Oradaki faşist burada yanki olmuş.
Tam orijinalini biz de bilemiyoruz. Mesela 'Sobalarında Kuru da Meşe Yanıyor Efem'i de uyarlamışlar: 'Mahir Yoldaş Uzanmış da Yatıyor' diye. Çoğu halk türkülerinden uyarlanmış olduğu için orijinali pek bilinmiyor.
Çocukluğumda da ilgiliydim dediniz. Hem müzik hem politikayla mı?

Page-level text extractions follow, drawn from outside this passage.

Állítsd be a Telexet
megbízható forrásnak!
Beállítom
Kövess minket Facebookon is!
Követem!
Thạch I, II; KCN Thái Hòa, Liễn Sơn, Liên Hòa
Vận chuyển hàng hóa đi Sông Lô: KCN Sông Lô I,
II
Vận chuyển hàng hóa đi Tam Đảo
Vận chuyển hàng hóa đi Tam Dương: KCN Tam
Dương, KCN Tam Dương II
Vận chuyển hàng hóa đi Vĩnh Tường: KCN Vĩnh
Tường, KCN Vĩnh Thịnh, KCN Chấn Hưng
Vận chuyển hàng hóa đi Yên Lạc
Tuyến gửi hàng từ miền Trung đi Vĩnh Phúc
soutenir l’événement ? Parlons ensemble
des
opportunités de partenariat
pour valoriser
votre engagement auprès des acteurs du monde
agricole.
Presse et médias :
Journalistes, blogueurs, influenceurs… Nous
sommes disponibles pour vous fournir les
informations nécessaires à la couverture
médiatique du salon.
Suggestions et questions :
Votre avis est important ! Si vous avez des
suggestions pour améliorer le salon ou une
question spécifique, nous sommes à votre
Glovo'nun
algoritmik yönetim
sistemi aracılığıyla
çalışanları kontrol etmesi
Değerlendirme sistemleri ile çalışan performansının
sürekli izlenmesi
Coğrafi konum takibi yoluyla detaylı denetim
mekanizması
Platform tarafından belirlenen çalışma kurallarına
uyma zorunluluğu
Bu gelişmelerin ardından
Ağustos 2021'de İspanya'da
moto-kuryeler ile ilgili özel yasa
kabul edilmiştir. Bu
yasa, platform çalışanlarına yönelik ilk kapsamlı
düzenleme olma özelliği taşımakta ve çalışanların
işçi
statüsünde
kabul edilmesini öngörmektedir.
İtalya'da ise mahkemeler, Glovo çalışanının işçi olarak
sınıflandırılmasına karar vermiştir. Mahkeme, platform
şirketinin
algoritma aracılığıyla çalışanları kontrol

Etrafımda sosyal demokrasiye inanan akrabalarım ve insanlar vardı. Giresunluyum. Annem ev hanımı, babam memurdu. Altı kardeştik, ben sondan bir önce. Benim müzik merakı muhtemelen anne tarafından gelmiş: Dayıların çoğu imam! Sesleri müziğe yatkındı. Biri çok güzel saz çalıyordu. Kardeşlerin hepsi bir şeyler çalardı. Oturur türkü söylerdik hep birlikte. Liseyi zor bitirdim. Liseden sonra İstanbul Üniversitesi Konservatuarı Türk Müziği'ne girdim, bağlama ve kaval üzerine yoğunlaştım. Kurslarda bağlama hocalığı yaptım. Türk Folklor Kurumu'nda öğrenim gördüm bağlama hocalığı yaptım. Sonra İTÜ Devlet Konservatuarı Temel Bilimler Bölümü'ne girdim. O yıllarda halk danslarının seslendirilmesinde çalışmalarım oldu. Davul zurna formatından çıkarıp orkestra formatına dönüştürdük. Sonra da Grup Yorum oldu.
Kaç albüm yaptınız Grup Yorum'la?
'Sıyrılıp Gelen'den 'Boran Fırtınası'na kadar. 12-13 albüm gibi.
Neden ayrıldınız peki?
İnsanlar tercihini yapar ve grupla birlikte yürümek istemez. Bu tercihin de çok özel anlamlandırılması gerekmez.
Niye artık bu tür siyasi şarkılar yapılmıyor?
Genel olarak hayatı karşılamak gerekiyor. Hep bilindik tarz ve kalıplar üzerinden gitmekten kaynaklı olabilir. Kendini yenilemeyince insanlar da istemiyor. Yeni nesiller geliyor ve o notalar onların koca zekalarına yetmiyor. Tabii ki onların da donanımsızlıkları var ama biz savunma mekanizmamızı onlar bizi anlasın diye geliştirirsek, çaresiz kalırız. Koca koca devrimci ozanların salonları dolduramaması, albümlerinin satamamasının nedeni hayat karşısında kendilerini yenileyememek. Galip gelen hayat yani.